Vínculo afetivo permite investigação de paternidade

Ninguém questiona o direito de alguém buscar na justiça a identificação de sua filiação, o que geralmente ocorre por meio dos conhecidos exames de DNA, pois o chamado “estado de filho” seria decorrência do vínculo genético. Por isso que no TJ/RS (Tribunal de Justiça do Estado do  Rio Grande do Sul) foi mantida a decisão do juiz que entendeu como absurda a pretensão de uma pessoa que buscava o reconhecimento de paternidade assumindo que não era biologicamente filho do casal, mas que esse vínculo seria oriundo de uma relação de carinho e afeto, o que deveria ser mais importante que os laços de sangue. Entenderam os desembargadores que não seria justo “promover o reconhecimento forçado da relação biológica”.

Novo recurso, e agora o processo chegou ao STJ (Superior Tribunal de Justiça).

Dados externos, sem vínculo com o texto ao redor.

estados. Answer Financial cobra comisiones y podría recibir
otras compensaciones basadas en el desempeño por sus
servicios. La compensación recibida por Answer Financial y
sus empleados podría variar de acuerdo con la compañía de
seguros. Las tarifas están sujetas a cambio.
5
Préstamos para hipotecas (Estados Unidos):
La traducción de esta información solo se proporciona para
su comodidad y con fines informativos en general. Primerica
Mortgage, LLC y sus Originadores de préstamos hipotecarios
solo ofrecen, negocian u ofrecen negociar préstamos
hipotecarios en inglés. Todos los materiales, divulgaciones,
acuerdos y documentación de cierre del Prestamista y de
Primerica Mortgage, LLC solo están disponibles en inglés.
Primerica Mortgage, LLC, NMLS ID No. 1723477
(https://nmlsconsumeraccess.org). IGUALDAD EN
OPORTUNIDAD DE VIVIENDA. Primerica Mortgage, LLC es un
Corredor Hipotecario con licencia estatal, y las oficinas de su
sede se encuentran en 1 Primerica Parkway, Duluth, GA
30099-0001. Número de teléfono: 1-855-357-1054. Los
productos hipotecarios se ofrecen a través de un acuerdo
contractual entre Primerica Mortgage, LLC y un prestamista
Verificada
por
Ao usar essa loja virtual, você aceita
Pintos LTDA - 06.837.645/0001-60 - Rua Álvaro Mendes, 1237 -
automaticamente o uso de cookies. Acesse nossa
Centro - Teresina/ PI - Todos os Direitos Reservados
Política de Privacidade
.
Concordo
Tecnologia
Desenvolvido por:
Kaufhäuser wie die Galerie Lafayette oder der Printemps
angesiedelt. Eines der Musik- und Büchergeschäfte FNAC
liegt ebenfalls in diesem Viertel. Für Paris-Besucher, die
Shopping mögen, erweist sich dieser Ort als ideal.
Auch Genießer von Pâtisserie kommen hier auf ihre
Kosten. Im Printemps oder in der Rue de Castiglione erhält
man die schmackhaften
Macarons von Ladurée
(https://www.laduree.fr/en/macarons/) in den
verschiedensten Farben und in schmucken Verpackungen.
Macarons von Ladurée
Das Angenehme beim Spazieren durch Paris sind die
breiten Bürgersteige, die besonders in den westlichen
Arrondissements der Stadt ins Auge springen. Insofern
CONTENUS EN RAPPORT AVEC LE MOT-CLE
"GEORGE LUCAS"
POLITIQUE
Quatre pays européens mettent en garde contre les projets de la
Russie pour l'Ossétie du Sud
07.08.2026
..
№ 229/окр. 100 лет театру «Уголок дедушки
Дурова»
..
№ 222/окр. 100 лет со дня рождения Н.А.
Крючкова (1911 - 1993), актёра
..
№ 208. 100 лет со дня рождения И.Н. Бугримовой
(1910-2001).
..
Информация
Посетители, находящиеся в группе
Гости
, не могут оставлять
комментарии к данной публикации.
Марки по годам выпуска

A ministra Nancy Andrighi, em brilhante voto acompanhado pelos demais membros da Terceira Turma, modificou a decisão gaúcha e assegurou que o vínculo biológico é dispensável para a caracterização da maternidade ou da paternidade, bastando a ligação socioafetiva: “Parte-se, aqui, da premissa que a verdade sociológica se sobrepõe à verdade biológica, pois o vínculo genético é apenas um dos informadores da filiação, não se podendo toldar o direito ao reconhecimento de determinada relação, por meio de interpretação jurídica pontual que descure do amplo sistema protetivo dos vínculos familiares”.  Ela ressaltou que, embora não exista previsão expressa dessa forma de reconhecimento da filiação na legislação atual, o próprio Estatuto da Criança e do Adolescente (ECA) estabelece, no seu artigo 27, que “o reconhecimento do estado de filiação é direito personalíssimo, indisponível e imprescritível, podendo ser exercitado contra os pais ou seus herdeiros, sem qualquer restrição, observado o segredo de justiça”.  

Assim, nos pedidos de investigação de paternidade ou de maternidade baseado em relações  socioafetivas, a questão principal seria identificar a presença da “posse do estado de filho”, o que exige três pressupostos: nome (não se usa o dado pelos pais biológicos), tratamento (publicamente, se tratam como pais e filhos) e fama (as pessoas próximas tem conhecimento de que houve adoção). Para a ministra, “a falta de um desses elementos, por si só, não sustenta a conclusão de que não exista a posse do estado de filho, pois a fragilidade ou ausência de comprovação de um pode ser complementada pela robustez dos outros”.

Essa decisão é recente, e foi publicada no site do STJ no último dia 16. Representa uma mudança significativa para o reconhecimento da filiação, e é um excelente exemplo do ativismo judicial.

 

Vladimir Polízio Júnior é defensor público no Estado de São Paulo.